The confidence threshold seriously affects the quality of the generated pseudo-labels. Although we find the optimal value of $\tau$ in Table 3 through extensive experiments, this is time-consuming, and there is no guarantee that the set threshold will work for each data division. The question to be considered is how to weigh the number of unlabeled samples exceeding the threshold and the consistency rate of pseudo-labels with valid labels. Perhaps automatic learning of this parameter using neural networks would be a better approach. This is also how the model will be improved in the future. DSSL diagnoses AD by using two encoders to learn different features of the sample. To facilitate the visualization of the learned feature representations, we use Shapley values [45] to quantify the importance of features in the algorithm predictions. We sort each feature in the feature representation by its contribution to the model output. Figure 7 shows the top 10 features with the highest contribution in each of the two feature representations, where class 2, 1, and 0 denote AD, MCI, and NC, respectively. As seen in the figure, all features have higher impact scores for AD and NC, while MCI as an intermediate stage is weakly influenced by these features. Moreover, the same features in the two feature representations do not contribute consistently to the algorithm output, which indicates that the two encoders in the proposed method do learn different feature representations. However, there are still limitations in the medical interpretation of these features in correlation with disease pathology. Using expert knowledge to correct the learned feature representation may yield better classification results.

6. Conclusions

To accurately determine AD severity with easily available features and a limited number of labels, we propose a novel semi-supervised framework, namely DSSL. We first collect 64 itemized scores from seven neuropsychological tests and use PCC for feature selection. A total of 15 features most relevant to the diagnostic results are selected to serve as input for subsequent semi-supervised experiments. Then, the DSSL model is proposed to better screen for AD and MCI using only neuropsychological tests and a small amount of labeling, without the need for costly PET and MRI, etc. The model uses two encoders and difference regularization to learn two different features from the same sample. Finally, we empirically demonstrate the validity and stability of our method through extensive comparisons with a large number of existing semi-supervised algorithms in terms of accuracy, sensitivity, specificity, recall, F1-score, and variance.

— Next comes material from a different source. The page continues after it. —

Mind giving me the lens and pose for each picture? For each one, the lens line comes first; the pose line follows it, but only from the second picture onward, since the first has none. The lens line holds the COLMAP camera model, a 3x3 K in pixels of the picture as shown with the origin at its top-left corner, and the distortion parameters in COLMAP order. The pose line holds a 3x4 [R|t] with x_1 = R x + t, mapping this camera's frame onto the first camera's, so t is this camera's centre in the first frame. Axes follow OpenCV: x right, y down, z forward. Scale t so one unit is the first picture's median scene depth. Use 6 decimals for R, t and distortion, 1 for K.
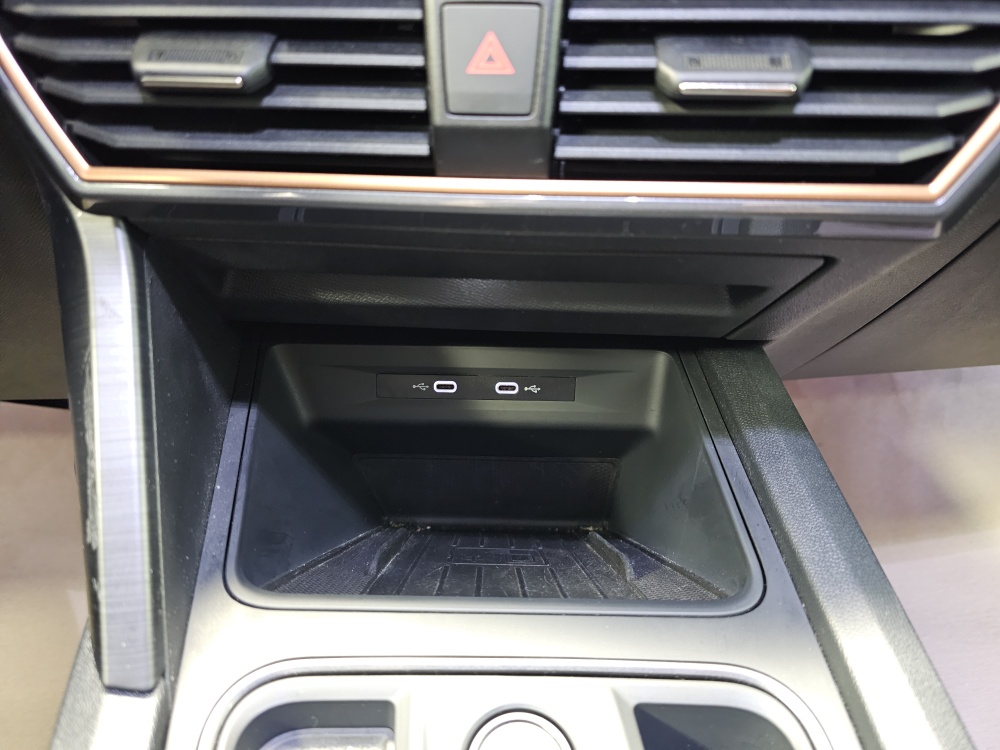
lens RADIAL K [[676.1, 0, 501.6], [0, 676.1, 363.0], [0, 0, 1]] dist [0.010755, -0.000042]
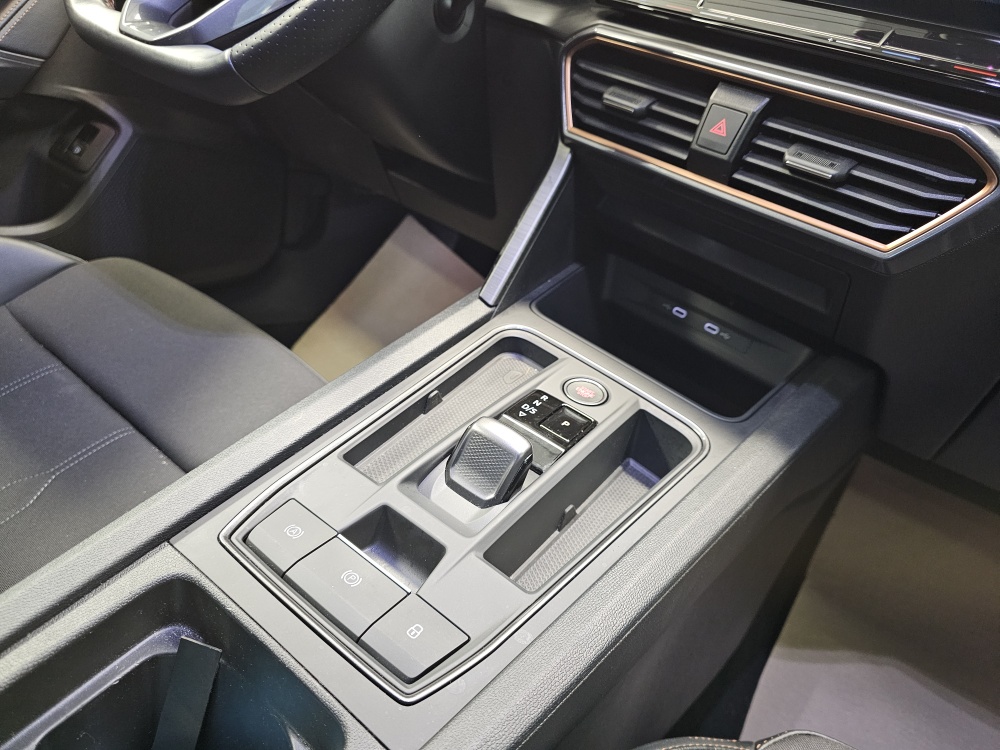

In the future, the proposed algorithm will be applied to other AD biomarkers of multimodal data such as MRI, PET, etc. It would be a promising research direction to use other deep neural network models as encoders to extract potential feature representations of the data and to explore medical interpretations of the relationship between feature representations and disease pathology.